[START Document passage]

Monday 10:15am - 10:45am

Coffee Break

Monday 10:45am - 11:30am

Specifying a TEI-XML based format for aligning text to image at character level

Alexei Lavrentiev, CNRS & Université de Lyon / ICAR Research Lab; Yann Leydier, Université de Lyon, INSA-Lyon & CNRS / LIRIS Research Lab; & Dominique Stutzmann, CNRS / Institut de Recherche et d'Histoire des Textes [Paper] [EPUB]

When working with a transcription of a manuscript, a reader may wish to navigate from the transcription to the appropriate location in the image of the page it transcribes, or from an image location to its transcription. Such interfaces require that the text and image be aligned at word or even character level. The Oriflamms Research Project has developed a TEI-based XML format for recording character-level text/image alignment information, suitable for use by automated alignment software. The input transcription must mark page, column, and line boundaries; image recognition software analyses the page image into columns and lines and then aligns the individual characters in the transcription with the marks in the image. The format addresses complications produced by abbreviations, transpositions in the manuscript, marginalia, and annotations in the transcript. The format was developed in the context of work on the ontology of letter-forms in medieval manuscripts; the result will be useful in many kinds of fine-grained image/text alignment.

Monday 11:30am - 12:15pm

Three ways to enhance the interoperability of cross-references in TEI XML

Joel Kalvesmaki, Dumbarton Oaks [Paper] [EPUB]

Systems are 'interoperable' if each can work with products of the other with minimal external intervention. Semantic interoperability (exchange of underlying meaning not just syntax) is the goal. Currently supported TEI cross-reference mechanisms are typically not interoperable without extensive human intervention. I offer three practical ways to make standard TEI cross-references more semantically interoperable. The first is the deployment of Canonical Text Services URNs. The second is informal agreements among communities to adopt shared Schematron rules. Both of these methods can be implemented right now; the barriers are practical not technical. The third method is stand-off markup based on the Text Alignment Network, a planned TEI-friendly XML format for the interchange of aligned texts.

Monday 12:15pm - 1:15pm

Lunch

Monday 1:15pm - 2:00pm

Data transforms, patterns and profiles for 21st century Cultural Heritage

Uche Ogbuji & Mark Baker, Zepheira [Paper] [EPUB]

In the early part of the twenty-first century, it's a near certainty that your local library will provide web access, free wifi, or both. Go! Search the web therein for information about books or music or film. You will be unsurprised by the profound lack of libraries amongst the search results despite the fact that interesting, useful, perhaps even important reference materials related to your search are freely available a moments walk from where you sit. Libraries were early adopters of computer technlogies so it is supremely ironic that most core library data has been left behind as we moved into the information age.

Libhub and BIBFRAME attempt to address this problem. They strive to make it simpler and easier to convert from legacy library information formats such as MARC/XML to widely adopted web formats such as HTML and Linked Data. Providing libraries with a fast, flexible way to make their catalogs more idiomatically "on the web" may help restore them to the place at the center of information in human affairs that they enjoyed for centuries.

[END Document passage]

**Written problem A**
Convert the lines of the records from the line with "scientific name: Teucrium scordium" to the line with "country: Panama" into a JSON list of strings, one string per line, leaving out blank lines.
The conference program and the records that follow it come from unrelated sources.

[START Records supplied]

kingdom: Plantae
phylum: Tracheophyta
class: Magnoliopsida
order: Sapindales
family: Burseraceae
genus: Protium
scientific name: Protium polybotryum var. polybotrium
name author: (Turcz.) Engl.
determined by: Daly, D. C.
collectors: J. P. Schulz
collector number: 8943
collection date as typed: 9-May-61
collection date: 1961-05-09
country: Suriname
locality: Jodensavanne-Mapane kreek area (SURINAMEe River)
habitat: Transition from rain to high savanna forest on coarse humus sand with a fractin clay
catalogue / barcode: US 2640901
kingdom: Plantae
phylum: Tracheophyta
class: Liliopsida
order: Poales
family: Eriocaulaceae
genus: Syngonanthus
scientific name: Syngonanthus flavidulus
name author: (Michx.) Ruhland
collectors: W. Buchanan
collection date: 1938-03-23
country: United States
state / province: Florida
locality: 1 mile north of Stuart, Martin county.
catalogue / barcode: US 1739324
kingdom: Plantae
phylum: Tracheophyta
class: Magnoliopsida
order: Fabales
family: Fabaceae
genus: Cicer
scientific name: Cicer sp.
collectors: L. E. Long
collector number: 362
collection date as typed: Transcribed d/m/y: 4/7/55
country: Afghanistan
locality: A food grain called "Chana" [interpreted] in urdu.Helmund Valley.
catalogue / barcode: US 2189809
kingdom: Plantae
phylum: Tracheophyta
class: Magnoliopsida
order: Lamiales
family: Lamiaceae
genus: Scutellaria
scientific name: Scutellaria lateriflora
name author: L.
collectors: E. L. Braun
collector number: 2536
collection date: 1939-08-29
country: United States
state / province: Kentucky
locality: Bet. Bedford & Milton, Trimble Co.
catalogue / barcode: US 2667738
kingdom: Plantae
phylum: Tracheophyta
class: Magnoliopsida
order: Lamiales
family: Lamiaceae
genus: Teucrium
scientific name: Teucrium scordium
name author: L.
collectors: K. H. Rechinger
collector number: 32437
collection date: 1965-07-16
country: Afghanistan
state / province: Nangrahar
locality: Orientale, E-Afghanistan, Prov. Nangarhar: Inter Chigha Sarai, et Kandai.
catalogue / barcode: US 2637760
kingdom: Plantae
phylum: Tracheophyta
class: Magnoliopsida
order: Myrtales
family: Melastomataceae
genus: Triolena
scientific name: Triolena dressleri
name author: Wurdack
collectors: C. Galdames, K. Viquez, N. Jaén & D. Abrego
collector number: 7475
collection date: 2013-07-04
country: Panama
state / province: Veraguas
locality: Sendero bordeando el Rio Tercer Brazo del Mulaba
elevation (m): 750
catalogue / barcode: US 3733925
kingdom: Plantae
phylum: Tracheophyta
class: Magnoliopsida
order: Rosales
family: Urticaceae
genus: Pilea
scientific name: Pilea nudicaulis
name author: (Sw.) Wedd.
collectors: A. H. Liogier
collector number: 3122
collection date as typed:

[END Records supplied]

**Written problem B**
Output the conference program passage from "Monday 1:15pm - 2:00pm" to "the information age." word for word.

**Written reply A**
[
  "scientific name: Teucrium scordium",
  "name author: L.",
  "collectors: K. H. Rechinger",
  "collector number: 32437",
  "collection date: 1965-07-16",
  "country: Afghanistan",
  "state / province: Nangrahar",
  "locality: Orientale, E-Afghanistan, Prov. Nangarhar: Inter Chigha Sarai, et Kandai.",
  "catalogue / barcode: US 2637760",
  "kingdom: Plantae",
  "phylum: Tracheophyta",
  "class: Magnoliopsida",
  "order: Myrtales",
  "family: Melastomataceae",
  "genus: Triolena",
  "scientific name: Triolena dressleri",
  "name author: Wurdack",
  "collectors: C. Galdames, K. Viquez, N. Jaén & D. Abrego",
  "collector number: 7475",
  "collection date: 2013-07-04",
  "country: Panama"
]

**Written reply B**
Monday 1:15pm - 2:00pm

Data transforms, patterns and profiles for 21st century Cultural Heritage

Uche Ogbuji & Mark Baker, Zepheira [Paper] [EPUB]

In the early part of the twenty-first century, it's a near certainty that your local library will provide web access, free wifi, or both. Go! Search the web therein for information about books or music or film. You will be unsurprised by the profound lack of libraries amongst the search results despite the fact that interesting, useful, perhaps even important reference materials related to your search are freely available a moments walk from where you sit. Libraries were early adopters of computer technlogies so it is supremely ironic that most core library data has been left behind as we moved into the information age.